Data, context and lineage: where most of the real risk lives
In my experience, most risk doesn’t come from the model, but from: Which data the agent can see.
How fresh and accurate that data is. Whether we can reconstruct the path from data → answer → decision.
We’re trying to anchor on:
Data products/domains as the main source of truth.
Clear contracts around what an agent is allowed to read or write.
Strong lineage for anything that ends up in front of a user or system of record.
From a user’s point of view, “Where did this answer come from?” is quickly becoming one of the most important questions.
GreenOps / sustainability: starting to show up in conversations
Some customers now explicitly ask:
“What is the energy impact of this AI workload?”
“Can we schedule, batch or aggregate work to reduce energy use and cost?”
So we’re starting to treat GreenOps as the “next layer” after cost: not just “is it cheap enough?”, but also “is it efficient and responsible enough?”.
What I’d love to learn from this community:
- In your Azure AI Foundry/agentic solutions, where do governance decisions actually live today?
Mostly in documentation and meetings, or do you already have patterns for policy-as-code / eval-as-code? - How are you bringing FinOps into the design of agents?
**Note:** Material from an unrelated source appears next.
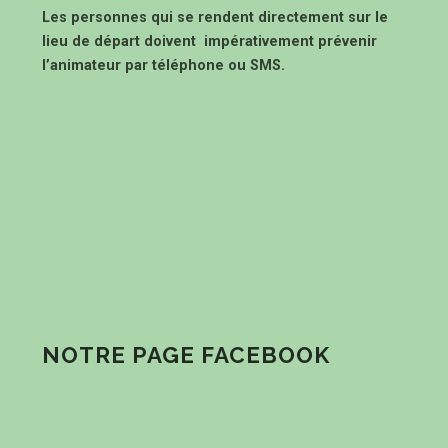
Les personnes qui se rendent directement sur le
lieu de départ doivent impérativement prévenir
l’animateur par téléphone ou SMS.
NOTRE PAGE FACEBOOK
Do you have concrete cost KPIs per agent/scenario, or is it still “we’ll see what the bill says”? - How are you integrating data governance and lineage into your agent designs?
Are you explicitly tying agents to data products/domains with clear access rules? Any “red lines” for data they must never touch? - Has anyone here already formalised “GreenOps” thinking for AI Foundry workloads?
If yes, what did you actually implement (scheduling, consolidation, region choices, something else)? - And maybe the most useful bit: what went wrong for you so far?
Without naming customers, obviously. Any stories where a nice lab pattern didn’t survive contact with governance, security or operations?
I’m especially interested in concrete patterns, checklists or “this is the minimum we insist on before we ship an agent” criteria. Code examples are very welcome, but I’m mainly looking for the operating model and guardrails around the tech.
Thanks in advance for any insights, patterns or war stories you’re willing to share.